### TASK REQUIREMENTS
Among the entries below, one stretch runs from the line that contains "M379,1945L408,1953L397,2000L366,1992Z" through the line that contains "M702,902L743,934L782,945". Repeat that stretch exactly, ends included, and only that.

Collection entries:
----------------

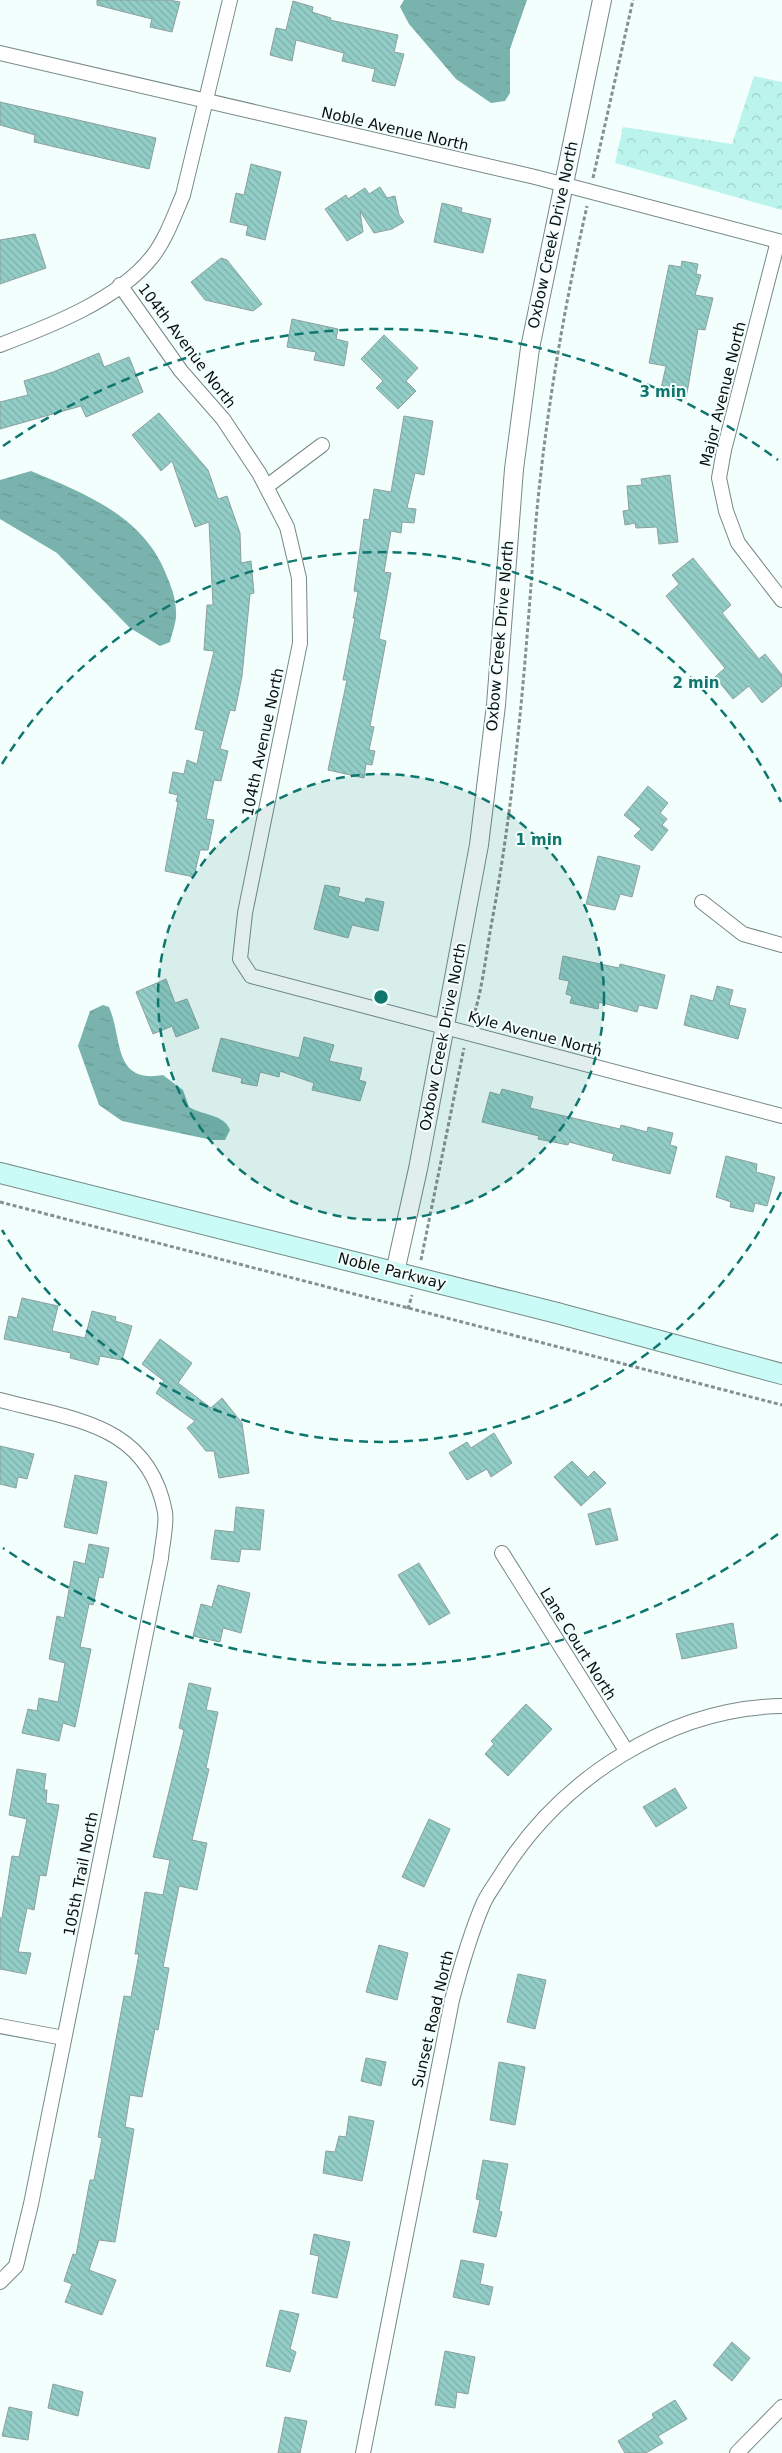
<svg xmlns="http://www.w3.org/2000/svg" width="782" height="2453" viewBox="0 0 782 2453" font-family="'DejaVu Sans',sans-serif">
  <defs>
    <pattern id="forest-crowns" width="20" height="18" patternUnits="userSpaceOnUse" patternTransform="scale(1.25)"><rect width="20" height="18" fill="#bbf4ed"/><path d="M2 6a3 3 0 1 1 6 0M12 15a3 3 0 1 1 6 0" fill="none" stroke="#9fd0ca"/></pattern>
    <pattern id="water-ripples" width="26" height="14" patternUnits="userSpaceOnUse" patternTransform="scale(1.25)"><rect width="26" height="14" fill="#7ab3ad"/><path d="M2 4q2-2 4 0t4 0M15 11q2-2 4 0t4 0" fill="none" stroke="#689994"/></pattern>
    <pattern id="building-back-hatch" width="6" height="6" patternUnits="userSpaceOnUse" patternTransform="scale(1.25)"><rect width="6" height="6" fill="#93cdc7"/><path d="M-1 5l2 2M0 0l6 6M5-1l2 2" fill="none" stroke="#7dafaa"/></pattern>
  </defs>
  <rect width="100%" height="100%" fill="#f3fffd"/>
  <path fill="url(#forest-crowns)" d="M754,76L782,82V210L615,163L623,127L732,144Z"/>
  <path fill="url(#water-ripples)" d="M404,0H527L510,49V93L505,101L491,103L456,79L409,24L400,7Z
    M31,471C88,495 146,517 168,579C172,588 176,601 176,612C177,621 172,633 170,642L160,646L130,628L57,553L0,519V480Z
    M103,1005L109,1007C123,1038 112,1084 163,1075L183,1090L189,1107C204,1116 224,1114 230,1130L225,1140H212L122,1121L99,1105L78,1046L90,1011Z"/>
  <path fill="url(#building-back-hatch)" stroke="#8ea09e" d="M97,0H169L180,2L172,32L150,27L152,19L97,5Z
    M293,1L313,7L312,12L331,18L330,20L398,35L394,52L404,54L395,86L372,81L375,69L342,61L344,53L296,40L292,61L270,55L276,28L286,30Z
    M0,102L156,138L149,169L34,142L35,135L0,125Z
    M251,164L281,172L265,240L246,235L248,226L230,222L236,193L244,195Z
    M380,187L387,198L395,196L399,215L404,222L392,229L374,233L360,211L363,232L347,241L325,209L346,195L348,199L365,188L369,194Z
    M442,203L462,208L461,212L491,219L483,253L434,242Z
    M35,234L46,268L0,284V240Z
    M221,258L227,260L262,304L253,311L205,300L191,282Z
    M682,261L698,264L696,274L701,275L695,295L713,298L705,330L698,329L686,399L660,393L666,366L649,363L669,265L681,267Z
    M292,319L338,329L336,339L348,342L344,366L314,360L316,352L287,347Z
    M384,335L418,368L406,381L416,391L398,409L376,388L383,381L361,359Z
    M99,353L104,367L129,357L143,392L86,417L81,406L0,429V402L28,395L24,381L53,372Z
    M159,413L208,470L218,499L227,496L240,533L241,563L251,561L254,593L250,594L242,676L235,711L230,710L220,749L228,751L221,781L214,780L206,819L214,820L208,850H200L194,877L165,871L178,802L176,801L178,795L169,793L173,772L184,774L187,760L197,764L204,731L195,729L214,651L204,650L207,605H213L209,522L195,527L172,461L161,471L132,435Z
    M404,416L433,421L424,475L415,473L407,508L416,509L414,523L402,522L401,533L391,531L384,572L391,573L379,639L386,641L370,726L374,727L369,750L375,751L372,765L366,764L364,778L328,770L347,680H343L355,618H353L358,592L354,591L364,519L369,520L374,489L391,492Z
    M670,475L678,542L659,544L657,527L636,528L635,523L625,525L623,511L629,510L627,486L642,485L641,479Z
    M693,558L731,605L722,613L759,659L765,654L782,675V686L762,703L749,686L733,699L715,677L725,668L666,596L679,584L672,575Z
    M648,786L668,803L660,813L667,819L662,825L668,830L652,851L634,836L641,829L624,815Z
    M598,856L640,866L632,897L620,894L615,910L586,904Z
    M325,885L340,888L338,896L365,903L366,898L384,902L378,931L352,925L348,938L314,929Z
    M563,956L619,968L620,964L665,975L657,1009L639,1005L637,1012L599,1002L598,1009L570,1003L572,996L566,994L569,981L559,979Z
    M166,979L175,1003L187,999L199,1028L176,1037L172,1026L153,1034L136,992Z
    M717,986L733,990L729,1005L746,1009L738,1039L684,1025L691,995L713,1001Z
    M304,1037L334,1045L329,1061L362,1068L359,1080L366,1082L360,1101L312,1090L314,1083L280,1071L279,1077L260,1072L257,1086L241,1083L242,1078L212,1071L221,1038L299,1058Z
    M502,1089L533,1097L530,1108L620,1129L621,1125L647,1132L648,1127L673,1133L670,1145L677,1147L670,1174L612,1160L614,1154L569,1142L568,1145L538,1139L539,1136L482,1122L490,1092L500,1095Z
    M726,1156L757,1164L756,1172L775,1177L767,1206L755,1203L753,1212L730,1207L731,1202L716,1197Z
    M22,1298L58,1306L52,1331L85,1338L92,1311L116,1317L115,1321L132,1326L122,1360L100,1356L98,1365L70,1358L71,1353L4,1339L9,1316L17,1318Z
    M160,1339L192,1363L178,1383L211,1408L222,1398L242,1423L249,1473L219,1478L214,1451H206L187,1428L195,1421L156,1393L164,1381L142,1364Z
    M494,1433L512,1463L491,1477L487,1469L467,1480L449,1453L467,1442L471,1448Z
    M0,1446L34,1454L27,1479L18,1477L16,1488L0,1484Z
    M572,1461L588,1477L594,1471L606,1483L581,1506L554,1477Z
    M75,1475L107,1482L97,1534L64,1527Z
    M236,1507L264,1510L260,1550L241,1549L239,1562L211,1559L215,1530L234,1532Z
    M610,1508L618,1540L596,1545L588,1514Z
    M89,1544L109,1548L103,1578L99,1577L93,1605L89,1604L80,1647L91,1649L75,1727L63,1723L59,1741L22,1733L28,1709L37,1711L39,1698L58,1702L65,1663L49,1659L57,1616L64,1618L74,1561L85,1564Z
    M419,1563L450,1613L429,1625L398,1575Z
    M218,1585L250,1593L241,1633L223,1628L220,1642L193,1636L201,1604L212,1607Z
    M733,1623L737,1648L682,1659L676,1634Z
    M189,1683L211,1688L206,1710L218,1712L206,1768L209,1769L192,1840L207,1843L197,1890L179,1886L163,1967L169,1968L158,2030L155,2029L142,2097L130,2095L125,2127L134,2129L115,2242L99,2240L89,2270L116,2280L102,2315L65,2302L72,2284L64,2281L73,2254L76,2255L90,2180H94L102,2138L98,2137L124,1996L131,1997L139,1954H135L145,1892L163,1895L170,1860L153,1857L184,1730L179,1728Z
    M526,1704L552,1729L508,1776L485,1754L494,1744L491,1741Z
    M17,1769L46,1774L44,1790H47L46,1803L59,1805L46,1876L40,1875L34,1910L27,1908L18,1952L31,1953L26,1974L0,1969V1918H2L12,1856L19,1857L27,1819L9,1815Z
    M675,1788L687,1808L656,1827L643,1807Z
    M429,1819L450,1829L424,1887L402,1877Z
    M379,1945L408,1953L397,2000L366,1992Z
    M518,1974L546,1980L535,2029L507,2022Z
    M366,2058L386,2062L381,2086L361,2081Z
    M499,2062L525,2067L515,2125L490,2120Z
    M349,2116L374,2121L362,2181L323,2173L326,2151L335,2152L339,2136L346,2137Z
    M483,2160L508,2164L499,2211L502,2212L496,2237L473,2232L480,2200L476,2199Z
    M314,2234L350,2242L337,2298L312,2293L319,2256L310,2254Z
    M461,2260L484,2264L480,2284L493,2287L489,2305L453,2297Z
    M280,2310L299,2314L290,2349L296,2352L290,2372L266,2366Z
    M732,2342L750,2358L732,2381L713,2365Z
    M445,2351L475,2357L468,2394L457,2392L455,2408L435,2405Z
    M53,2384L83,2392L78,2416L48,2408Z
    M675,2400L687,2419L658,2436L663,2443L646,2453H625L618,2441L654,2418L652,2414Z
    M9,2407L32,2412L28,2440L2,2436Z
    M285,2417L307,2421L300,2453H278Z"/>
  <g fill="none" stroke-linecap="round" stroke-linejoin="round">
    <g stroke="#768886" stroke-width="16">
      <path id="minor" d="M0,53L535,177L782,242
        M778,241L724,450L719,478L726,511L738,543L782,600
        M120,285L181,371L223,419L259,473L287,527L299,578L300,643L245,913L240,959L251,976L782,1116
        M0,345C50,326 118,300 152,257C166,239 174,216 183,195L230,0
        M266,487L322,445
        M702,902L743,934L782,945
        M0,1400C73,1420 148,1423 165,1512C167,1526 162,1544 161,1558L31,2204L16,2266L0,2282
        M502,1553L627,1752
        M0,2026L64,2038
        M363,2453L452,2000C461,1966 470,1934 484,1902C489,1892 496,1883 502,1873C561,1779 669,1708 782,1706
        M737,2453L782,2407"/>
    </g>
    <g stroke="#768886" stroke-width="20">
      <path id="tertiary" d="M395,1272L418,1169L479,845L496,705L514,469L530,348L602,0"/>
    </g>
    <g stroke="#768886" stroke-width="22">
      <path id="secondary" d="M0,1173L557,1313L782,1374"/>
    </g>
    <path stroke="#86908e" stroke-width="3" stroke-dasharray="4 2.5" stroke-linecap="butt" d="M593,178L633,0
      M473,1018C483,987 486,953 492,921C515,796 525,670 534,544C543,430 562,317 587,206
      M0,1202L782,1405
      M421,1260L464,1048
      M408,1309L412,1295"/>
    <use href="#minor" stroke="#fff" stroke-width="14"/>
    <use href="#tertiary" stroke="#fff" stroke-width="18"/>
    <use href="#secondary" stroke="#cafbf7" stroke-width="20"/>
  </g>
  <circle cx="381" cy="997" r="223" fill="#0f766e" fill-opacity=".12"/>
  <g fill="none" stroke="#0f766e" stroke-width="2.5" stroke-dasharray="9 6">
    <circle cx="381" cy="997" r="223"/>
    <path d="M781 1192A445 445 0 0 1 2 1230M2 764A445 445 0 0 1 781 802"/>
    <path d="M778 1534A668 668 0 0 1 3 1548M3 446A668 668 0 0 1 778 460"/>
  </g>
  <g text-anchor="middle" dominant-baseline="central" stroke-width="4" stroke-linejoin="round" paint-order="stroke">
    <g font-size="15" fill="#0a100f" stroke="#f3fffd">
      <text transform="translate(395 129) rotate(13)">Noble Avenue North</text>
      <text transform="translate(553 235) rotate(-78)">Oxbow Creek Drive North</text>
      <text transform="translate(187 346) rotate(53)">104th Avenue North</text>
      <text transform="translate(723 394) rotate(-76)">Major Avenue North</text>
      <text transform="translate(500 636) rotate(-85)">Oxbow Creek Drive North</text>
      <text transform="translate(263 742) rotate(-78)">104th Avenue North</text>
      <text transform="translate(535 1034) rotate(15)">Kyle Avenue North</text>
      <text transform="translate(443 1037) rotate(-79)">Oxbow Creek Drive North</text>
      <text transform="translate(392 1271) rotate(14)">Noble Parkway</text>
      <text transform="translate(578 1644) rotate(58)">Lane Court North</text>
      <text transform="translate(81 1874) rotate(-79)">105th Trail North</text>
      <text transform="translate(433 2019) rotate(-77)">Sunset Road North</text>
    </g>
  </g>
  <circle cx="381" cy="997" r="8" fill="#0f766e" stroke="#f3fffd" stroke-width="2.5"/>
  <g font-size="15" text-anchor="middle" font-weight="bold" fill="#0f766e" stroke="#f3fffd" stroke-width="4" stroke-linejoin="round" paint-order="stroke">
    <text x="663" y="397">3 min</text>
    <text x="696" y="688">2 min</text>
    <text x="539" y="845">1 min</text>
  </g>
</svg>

----------------

### ANSWER BELOW
    M379,1945L408,1953L397,2000L366,1992Z
    M518,1974L546,1980L535,2029L507,2022Z
    M366,2058L386,2062L381,2086L361,2081Z
    M499,2062L525,2067L515,2125L490,2120Z
    M349,2116L374,2121L362,2181L323,2173L326,2151L335,2152L339,2136L346,2137Z
    M483,2160L508,2164L499,2211L502,2212L496,2237L473,2232L480,2200L476,2199Z
    M314,2234L350,2242L337,2298L312,2293L319,2256L310,2254Z
    M461,2260L484,2264L480,2284L493,2287L489,2305L453,2297Z
    M280,2310L299,2314L290,2349L296,2352L290,2372L266,2366Z
    M732,2342L750,2358L732,2381L713,2365Z
    M445,2351L475,2357L468,2394L457,2392L455,2408L435,2405Z
    M53,2384L83,2392L78,2416L48,2408Z
    M675,2400L687,2419L658,2436L663,2443L646,2453H625L618,2441L654,2418L652,2414Z
    M9,2407L32,2412L28,2440L2,2436Z
    M285,2417L307,2421L300,2453H278Z"/>
  <g fill="none" stroke-linecap="round" stroke-linejoin="round">
    <g stroke="#768886" stroke-width="16">
      <path id="minor" d="M0,53L535,177L782,242
        M778,241L724,450L719,478L726,511L738,543L782,600
        M120,285L181,371L223,419L259,473L287,527L299,578L300,643L245,913L240,959L251,976L782,1116
        M0,345C50,326 118,300 152,257C166,239 174,216 183,195L230,0
        M266,487L322,445
        M702,902L743,934L782,945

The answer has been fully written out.